Home / English Lessons / Pronunciation of Contracted Verbs: May + have = [meyəv] | Part 5 | English Pronunciation Lesson

Pronunciation of Contracted Verbs: May + have = [meyəv] | Part 5 | English Pronunciation Lesson

This lesson is Part 5  in the series on Pronouncing Verb Contractions in English:

Listen to the audio while reading the lesson:

May + have | Past Unsure Possibility

The verb “may” is used with “have” and the past participle of a main verb to express something that was possible in the past, but the speaker is unsure if that event actually occurred

To form a sentence with “may” to talk about a past possibility:

may + have + past participle of main verb

Example

  • “I’m just not sure where he is–he may have gone home already.”

Here, the speaker guesses that the man has returned home, but she is not 100% certain.

Notice that I said *”may’ve” instead of “may have”.

(*Note: we do not write “may’ve”, even though we say it).

As the previous lessons on contracted verbs have already shown you, the music of English comes from the way native English speakers:

  1. stress their content words (meaning, they say them longer, louder, and higher in pitch); as well as
  2. de-stress their function words (meaning they say them quicker and more relaxed).

Function words in English are those that form the grammar and structure of a sentence and do not carry much content.
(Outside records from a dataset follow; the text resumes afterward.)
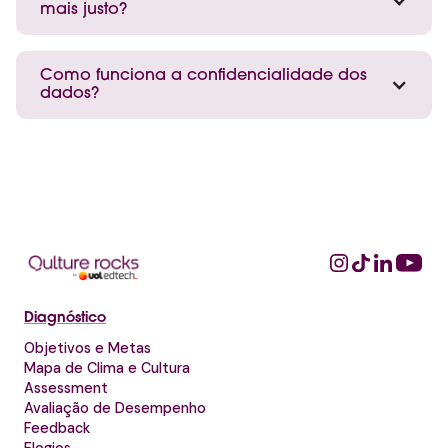
mais justo?
Como funciona a confidencialidade dos
dados?
Diagnóstico
Objetivos e Metas
Mapa de Clima e Cultura
Assessment
Avaliação de Desempenho
Feedback
Elogios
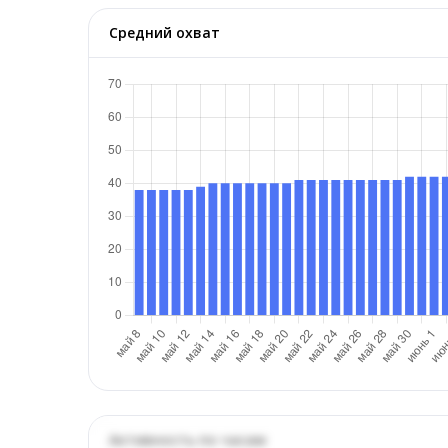
Средний охват
Активность по часам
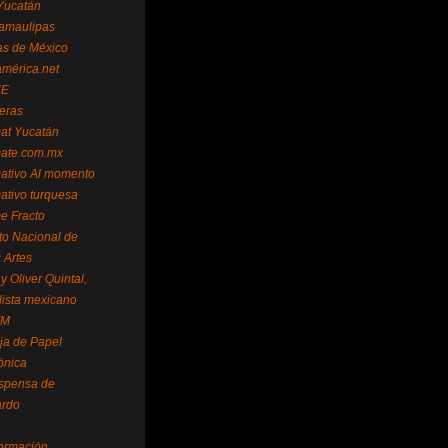
Yucatán
amaulipas
as de México
américa.net
NE
teras
mat Yucatán
mate.com.mx
mativo Al momento
mativo turquesa
me Fracto
uto Nacional de
 Artes
 Oliver Quintal,
dista mexicano
FM
ja de Papel
ónica
spensa de
ardo
formación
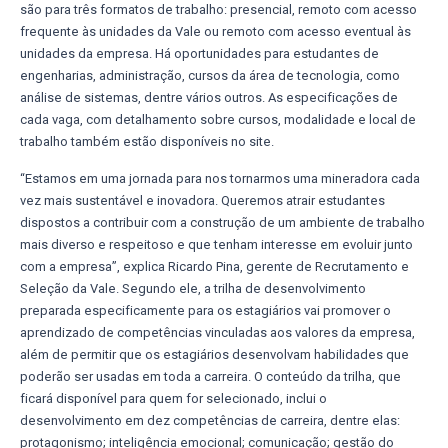
são para três formatos de trabalho: presencial, remoto com acesso
frequente às unidades da Vale ou remoto com acesso eventual às
unidades da empresa. Há oportunidades para estudantes de
engenharias, administração, cursos da área de tecnologia, como
análise de sistemas, dentre vários outros. As especificações de
cada vaga, com detalhamento sobre cursos, modalidade e local de
trabalho também estão disponíveis no site.
“Estamos em uma jornada para nos tornarmos uma mineradora cada
vez mais sustentável e inovadora. Queremos atrair estudantes
dispostos a contribuir com a construção de um ambiente de trabalho
mais diverso e respeitoso e que tenham interesse em evoluir junto
com a empresa”, explica Ricardo Pina, gerente de Recrutamento e
Seleção da Vale. Segundo ele, a trilha de desenvolvimento
preparada especificamente para os estagiários vai promover o
aprendizado de competências vinculadas aos valores da empresa,
além de permitir que os estagiários desenvolvam habilidades que
poderão ser usadas em toda a carreira. O conteúdo da trilha, que
ficará disponível para quem for selecionado, inclui o
desenvolvimento em dez competências de carreira, dentre elas:
protagonismo; inteligência emocional; comunicação; gestão do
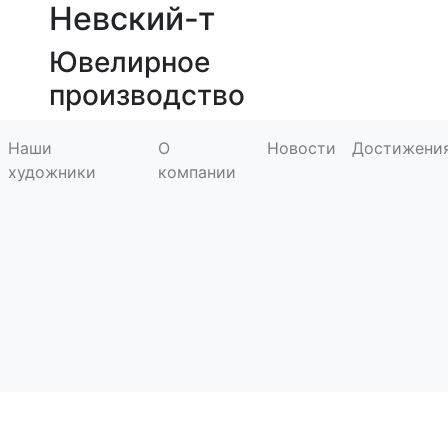
Невский-т
Ювелирное
производство
Наши
О
Новости
Достижени
художники
компании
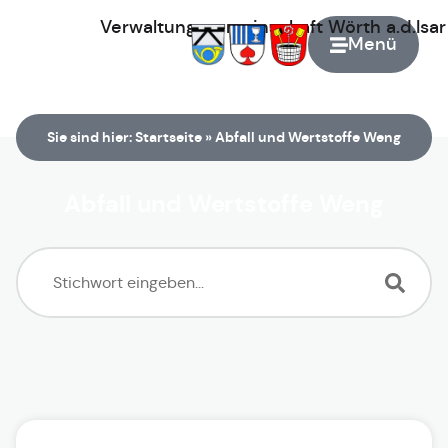
Verwaltungsgemeinschaft
Wörth
a.d.Isa
Menü
Zur Startseite
Sie sind hier:
Startseite
»
Abfall und Wertstoffe Weng
Abfall und Wertstoffe Weng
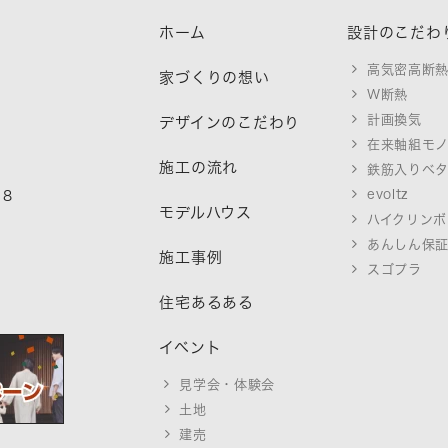
ホーム
設計のこだわ
高気密高断
家づくりの想い
W断熱
計画換気
デザインのこだわり
在来軸組モ
施工の流れ
鉄筋入りベ
evoltz
18
モデルハウス
ハイクリンボ
あんしん保
施工事例
スゴプラ
住宅あるある
イベント
見学会・体験会
土地
建売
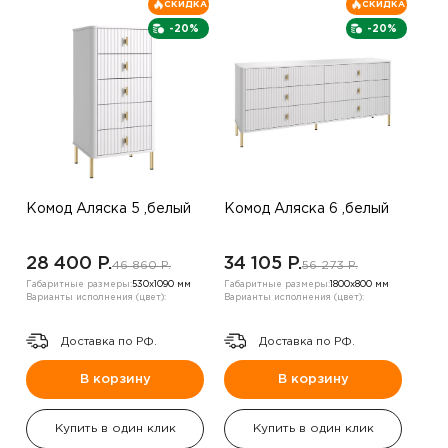
СКИДКА
СКИДКА
-20%
-20%
Комод Аляска 5 ,белый
Комод Аляска 6 ,белый
28 400 P.
34 105 P.
46 860 P.
56 273 P.
Габаритные размеры:
530х1090 мм
Габаритные размеры:
1800х800 мм
Варианты исполнения (цвет):
Варианты исполнения (цвет):
Доставка по РФ.
Доставка по РФ.
В корзину
В корзину
Купить в один клик
Купить в один клик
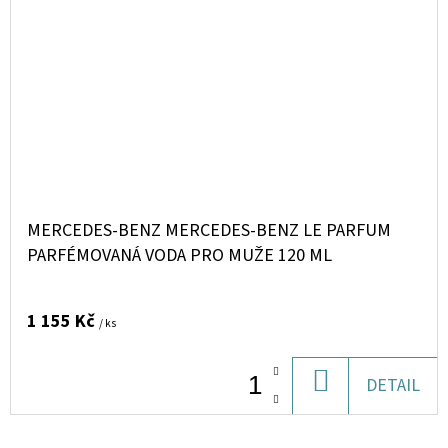
MERCEDES-BENZ MERCEDES-BENZ LE PARFUM
PARFÉMOVANÁ VODA PRO MUŽE 120 ML
1 155 Kč
/ ks
DO
DETAIL
KOŠÍKU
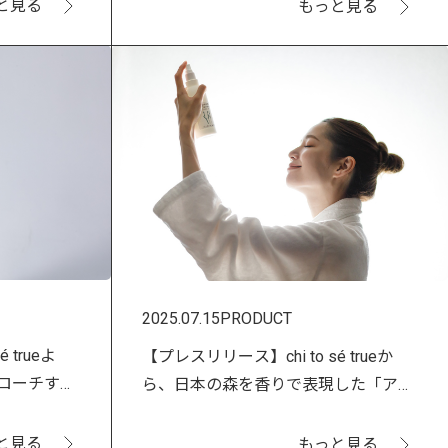
と見る
もっと見る
2025.07.15
PRODUCT
 trueよ
【プレスリリース】chi to sé trueか
ローチする
ら、日本の森を香りで表現した「アロ
 ヒワ」新発
マティックルームミスト トキワ」発売
開始！
と見る
もっと見る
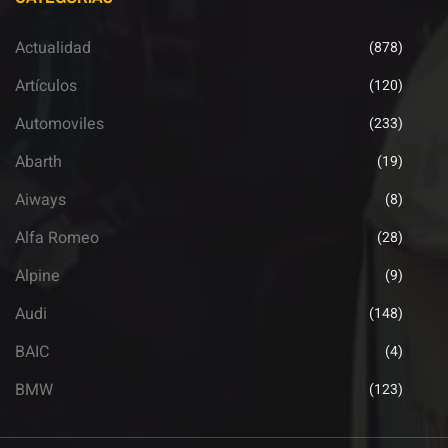
Actualidad
(878)
Artículos
(120)
Automoviles
(233)
Abarth
(19)
Aiways
(8)
Alfa Romeo
(28)
Alpine
(9)
Audi
(148)
BAIC
(4)
BMW
(123)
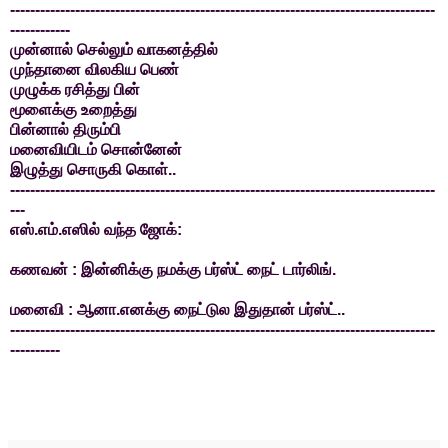
-------------------------------------------------------------------------------------
------------
முன்னால் செல்லும் வாகனத்தில்
முந்தானை விலகிய பெண்
முழுக்க ரசித்து பின்
மூளைக்கு உறைத்து
பின்னால் திரும்பி
மனைவியிடம் சொன்னேன்
இழுத்து சொருகி கொள்..
-------------------------------------------------------------------------------------
---
எஸ்.எம்.எஸில் வந்த ஜோக்:
கணவன் : இன்னிக்கு நமக்கு பர்ஸ்ட் நைட் டார்லிங்.
மனைவி : ஆனா.எனக்கு நைட்டுல இதுதான் பர்ஸ்ட்..
-------------------------------------------------------------------------------------
----------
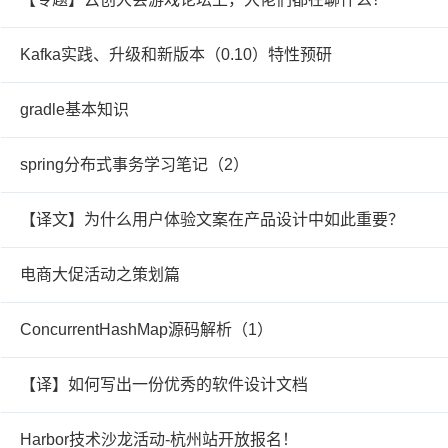
Kafka实践、升级和新版本（0.10）特性预研
gradle基本知识
spring分布式事务学习笔记（2）
【译文】为什么用户体验文案在产品设计中如此重要？
电商大促活动之策划篇
ConcurrentHashMap源码解析（1）
【译】如何写出一份优秀的软件设计文档
Harbor技术沙龙活动-杭州站开放报名！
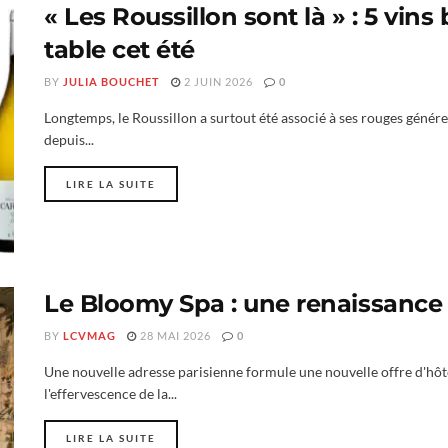
« Les Roussillon sont là » : 5 vins
table cet été
BY
JULIA BOUCHET
2 JUIN 2026
0
Longtemps, le Roussillon a surtout été associé à ses rouges génér
depuis...
LIRE LA SUITE
Le Bloomy Spa : une renaissance 
BY
LCVMAG
28 MAI 2026
0
Une nouvelle adresse parisienne formule une nouvelle offre d'hôtel
l'effervescence de la...
LIRE LA SUITE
These include auxiliary verbs, which accompany a main verb and add some grammatical meaning to the sentence. Because “have” is an auxiliary verb, we tend to de-stress it and contract it, then attach it to the verb preceding it.

So, to contract “have”, simply:

  • delete the first consonant sound [h];
  • de-stress and relax the vowel sound ([æ] –> [ə]);  and
  • connect it to the verb before it.

“Have” –> [əv]

May + have = *”may’ve”  [meyəv]

Did you hear how much more relaxed the vowel sound in “have” is?

  • *”may’ve”  [meyəv]

Remember that because “have” now begins with a vowel sound, you should connect your speech and pronounce the [y] in “may” at the beginning of “‘ve” [əv] –> [yəv].

  • *”may’ve”  [meyəv]

[ey] vowel sound

To produce the [ey] vowel sound, remember to:

  1. pull your lips back into a smile position; and
  2. produce the [y] sound at the end of the [ey]
    • “mey” [mey]
    • *”may’ve”  [meyəv]

Now, let’s put it all together and practice.

Listen and Repeat

  • “She may have gone to see a movie.”
  • “That phone call may have caused the crash.”
  • “I apologize. I may have misspoken earlier.”
  • “Do some more investigating–he may have lied to you!”